If Target Corp. had a twin in a parallel universe, that retailer might carry the same name, logo and slogan and operate on the opposite side of the alternative Earth. Say, Australia.

As it turns out, Target's Down Under doppelgänger is quite real. Target Australia not only sports the same red and white bull's-eye logo but also a motto that reads "Get More. Pay Less."

Sound familiar?

Target officials in Minneapolis, though, want to make something abundantly clear: The two retailers are completely different companies.

"Target Corp. has no affiliation with Target Australia," said company spokesman Eric Hausman. "There is no relationship between our companies."

And lest you think that some opportunistic Aussie opened a cheesy knockoff store in the remote outback, Target Australia operates 300 stores in major cities and suburbs across the island nation. Last year, the retail chain generated $3.7 billion in revenue, according to financial documents from corporate parent Wesfarmers.

The similarities are so strong between the Targets that people sometimes confuse the two, a problem that might get worse as U.S. Target further expands across the globe. Earlier this year, Target opened its first stores in Canada, the first time the company has ventured beyond its American borders.

A spokeswoman for Wesfarmers did not return phone calls seeking comment. Founded in 1919 as a farmers cooperative, Wesfarmers has grown into one of Australia's largest companies with over $57 billion in revenue in 2012. The company owns everything from supermarkets and department stores to makers of fertilizer and industrial equipment.
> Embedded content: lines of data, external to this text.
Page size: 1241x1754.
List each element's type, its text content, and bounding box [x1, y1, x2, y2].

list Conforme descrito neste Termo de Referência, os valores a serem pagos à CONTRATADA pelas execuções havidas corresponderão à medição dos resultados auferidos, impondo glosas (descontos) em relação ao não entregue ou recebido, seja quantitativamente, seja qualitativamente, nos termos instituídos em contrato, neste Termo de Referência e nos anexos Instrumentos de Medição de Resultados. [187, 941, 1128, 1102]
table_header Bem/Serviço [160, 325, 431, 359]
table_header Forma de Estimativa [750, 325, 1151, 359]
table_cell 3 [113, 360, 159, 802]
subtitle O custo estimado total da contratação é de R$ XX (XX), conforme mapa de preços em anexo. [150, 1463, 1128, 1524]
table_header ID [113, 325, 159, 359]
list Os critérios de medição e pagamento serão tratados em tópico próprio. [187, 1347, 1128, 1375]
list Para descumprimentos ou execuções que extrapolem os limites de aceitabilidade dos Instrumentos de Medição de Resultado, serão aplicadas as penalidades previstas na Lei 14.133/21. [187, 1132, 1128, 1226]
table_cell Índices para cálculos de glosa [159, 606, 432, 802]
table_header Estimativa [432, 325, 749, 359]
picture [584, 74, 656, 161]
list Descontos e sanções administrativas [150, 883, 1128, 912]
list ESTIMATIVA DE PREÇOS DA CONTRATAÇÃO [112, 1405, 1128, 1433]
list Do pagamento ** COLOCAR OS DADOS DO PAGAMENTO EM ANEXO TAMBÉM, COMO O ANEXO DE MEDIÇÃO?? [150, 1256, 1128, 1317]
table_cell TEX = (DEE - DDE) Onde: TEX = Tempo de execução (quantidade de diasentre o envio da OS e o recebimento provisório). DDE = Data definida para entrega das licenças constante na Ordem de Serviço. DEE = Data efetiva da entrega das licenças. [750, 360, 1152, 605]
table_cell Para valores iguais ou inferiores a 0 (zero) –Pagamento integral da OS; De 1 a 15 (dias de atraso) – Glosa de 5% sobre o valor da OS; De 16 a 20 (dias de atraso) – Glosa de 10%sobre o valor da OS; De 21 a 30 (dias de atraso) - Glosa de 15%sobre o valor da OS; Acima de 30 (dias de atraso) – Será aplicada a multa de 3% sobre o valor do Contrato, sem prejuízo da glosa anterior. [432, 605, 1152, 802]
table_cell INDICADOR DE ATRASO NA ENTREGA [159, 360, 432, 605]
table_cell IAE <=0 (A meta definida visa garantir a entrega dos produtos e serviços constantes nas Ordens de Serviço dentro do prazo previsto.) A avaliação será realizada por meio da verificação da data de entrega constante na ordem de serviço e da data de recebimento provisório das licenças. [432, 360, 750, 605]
So this naturally brings up the question of how two retailers from opposite sides of the world ended up with the same identity.

In general, trademarks are local matters, meaning a company can protect its trademark only on a country-by-country basis. In other words, although a brand like Apple obviously owns its name in the United States, it must file a separate trademark claim in each country where it does business. That, of course, inevitably leads to conflict if another company already has rights to the same name in that country.
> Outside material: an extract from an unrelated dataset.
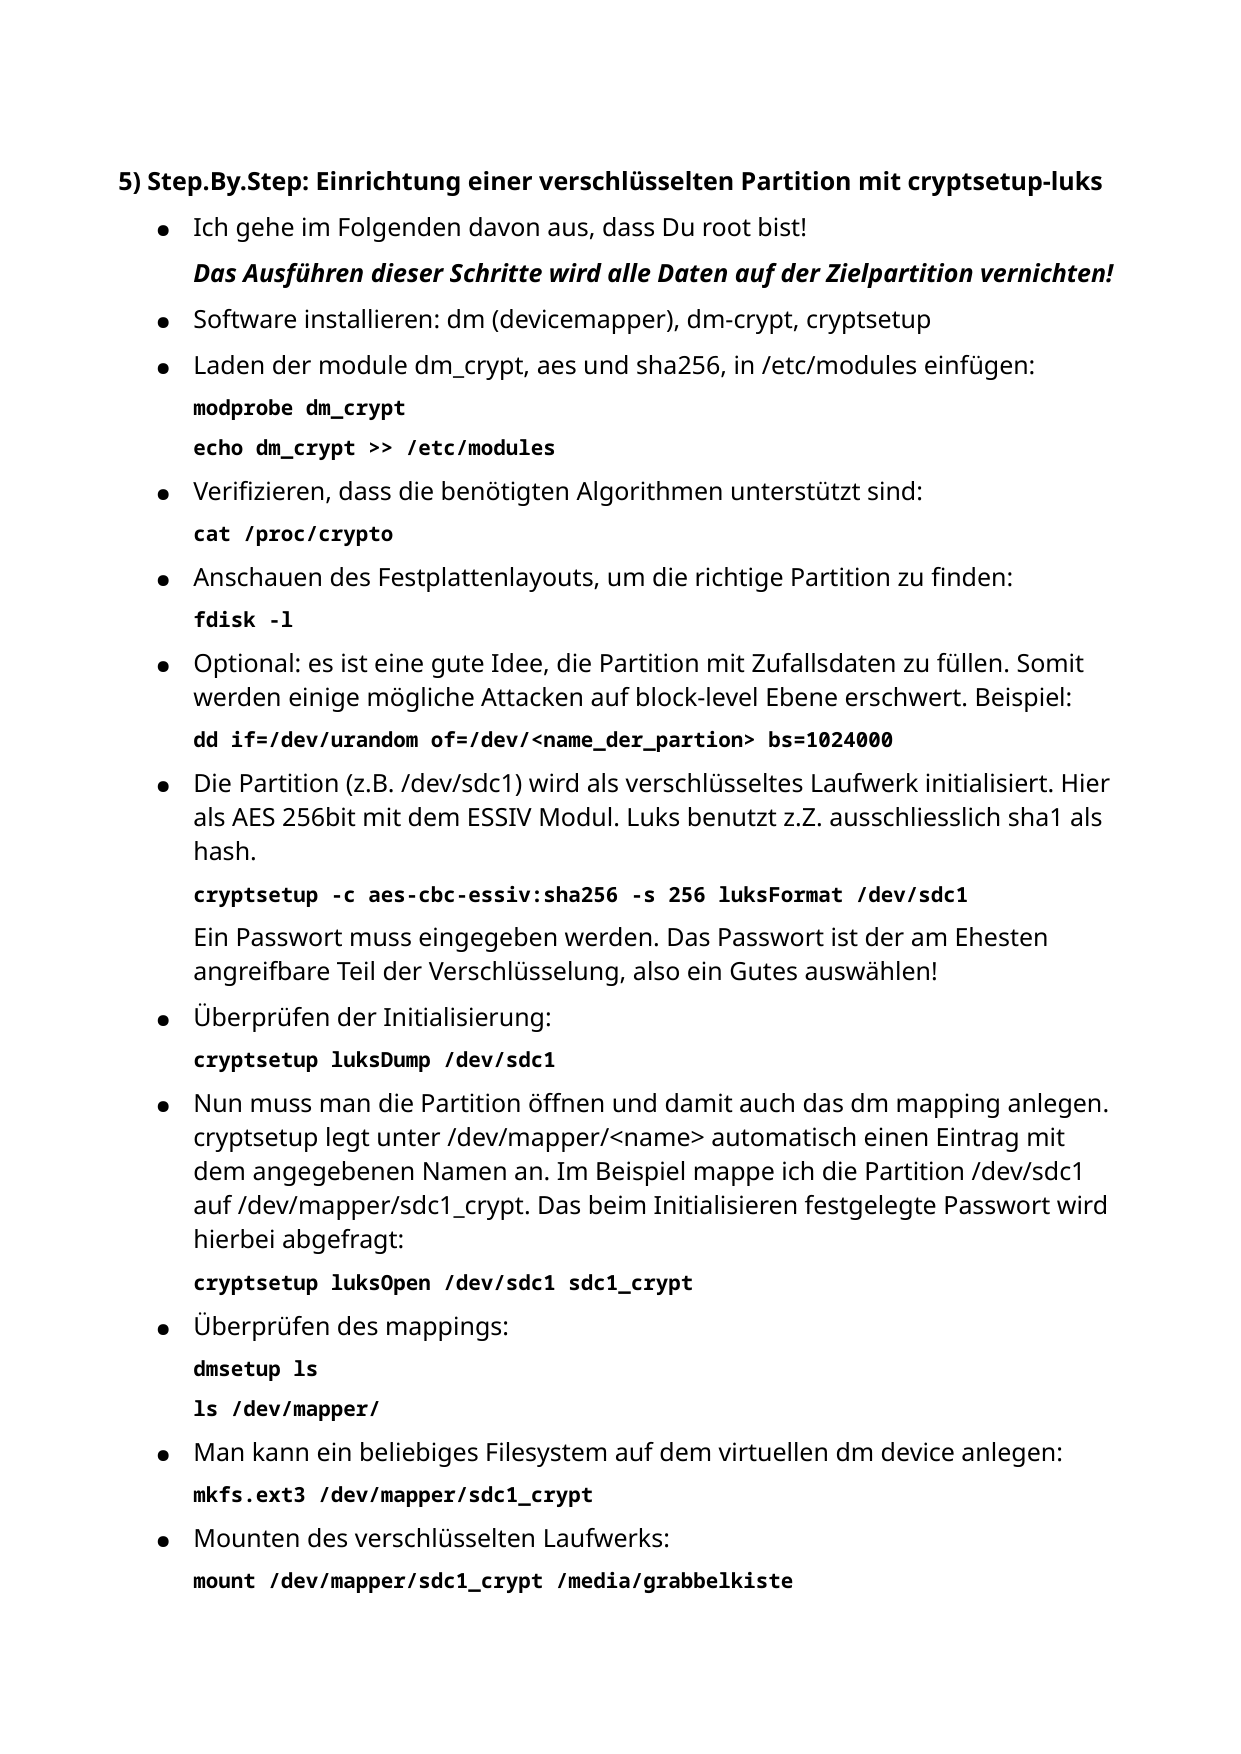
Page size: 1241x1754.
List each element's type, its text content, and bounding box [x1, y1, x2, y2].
"In a global economy, these are very arcane laws," said Maria Savio, an attorney with intellectual property law firm Gottlieb, Rackman & Reisman in New York.
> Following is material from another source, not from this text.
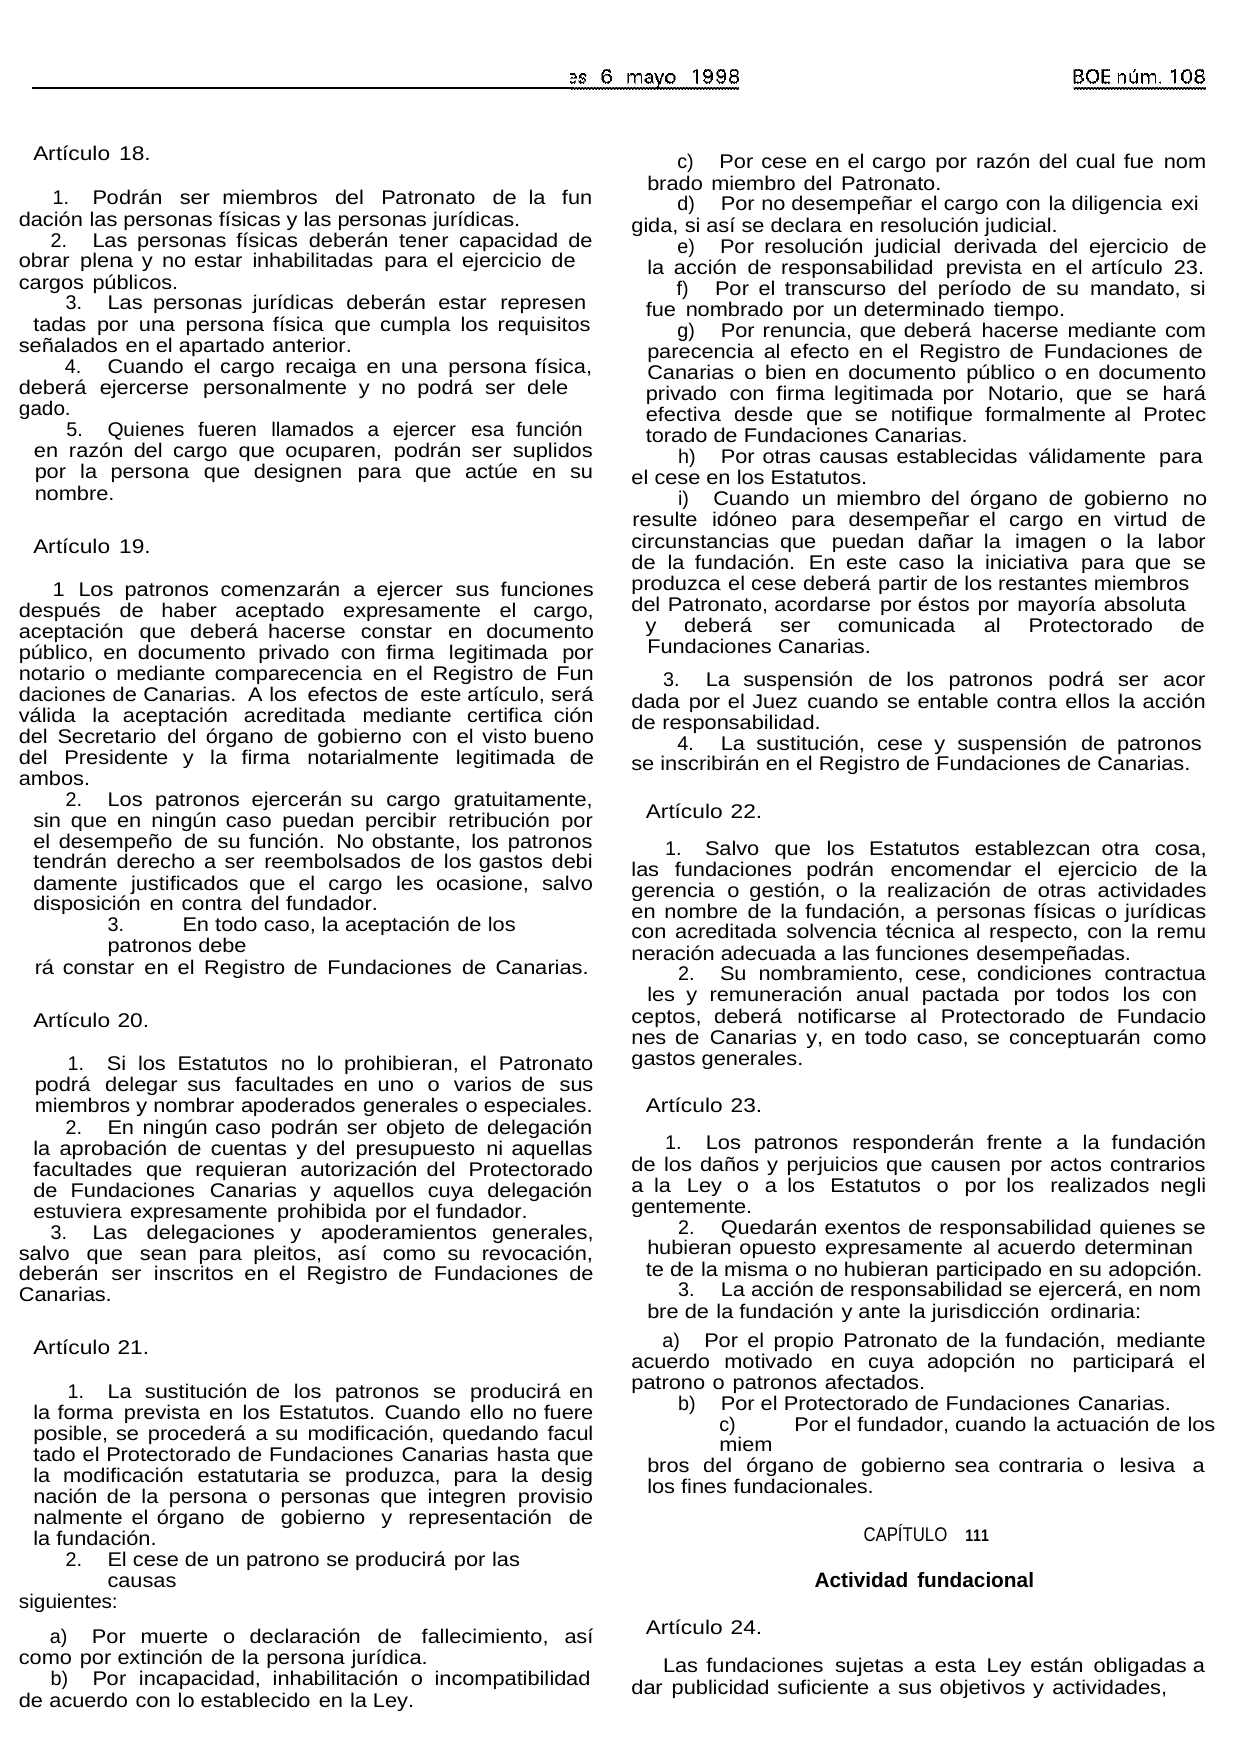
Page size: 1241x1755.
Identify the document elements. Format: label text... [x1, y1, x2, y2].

For example, Apple could not sell Beatles music on iTunes for a long time because of opposition from the British firm, also named Apple, controlled the rights to the songs and was not too happy about the identical names.

Such disputes are usually resolved with one company agreeing to license the name from the other. Although the two Targets don't (yet) directly compete with each other, experts say the companies must have reached some kind of deal given the strong similarity in their trademarks.

Otherwise, "it would seem like a strange coincidence they came up with the same name and logo," said Erik Pelton, who owns a boutique law firm in Virginia that specializes in trademark protection.

In truth, the similar trademarks were neither fully the result of a coincidence nor a formal business deal.

Born out of Dayton Hudson Corp., Target opened its first store in Roseville in 1962. Four years later, the discount retailer filed its first trademark claim and then another claim in 1967 that covered its bull's-eye logo, according to documents with the U.S. Patent and Trademark Office. A year later, Target Australia, then known as Lindsay's Target Pty Ltd., adopted the Target name.

Hausman said Target never licensed anything to the retailer. Instead, the founders of each company "had a conversation" at that time, he said, without specifying what was actually said.

In addition to Target, Wesfarmers also operates a retail chain called Kmart with a similar logo to the Kmart owned by Sears Holdings Corp. in the United States.

Savio said it would not be surprising if the two Targets had some sort of informal, handshake agreement. Fifty years ago, retail was primarily a local business and there were very few, if any, truly global brands. The idea that Target U.S. and Target Australia would somehow cross paths seemed remote at best.

"They probably decided to go their own separate ways," Savio said.

But today, the growing prominence of the Internet has virtually eliminated geographic boundaries. Consumers can access Target Australia's website just as easily as it can surf Target's Web page. And faced with sluggish sales at its nearly 1,800 U.S. stores, Target is opening 180 stores in Canada this year with more countries likely to come.

Target Australia, for its part, says it's "only getting started," according to its advertising. The company seems to be making the most of its resemblance to Target U.S. The retailer has launched several exclusive design collections, a favorite strategy of American Target, and even used the word "Tarzhay" in one of its website videos.

Target officials in Minneapolis deflected questions about whether the company will one day enter Australia, saying such a decision is many years away. But it's not too hard to imagine Target would want to do so. Like Canada, Australia is a wealthy, English-speaking country whose 22.3 million people offer an attractive market for Target's global ambitions.

But Target could not legally enter the country without changing its name or buying the Australian retailer, Pelton said. Same goes for Target Australia if it wanted to expand into the United States, however unlikely that might be.

"Each company would be out of luck," Pelton said.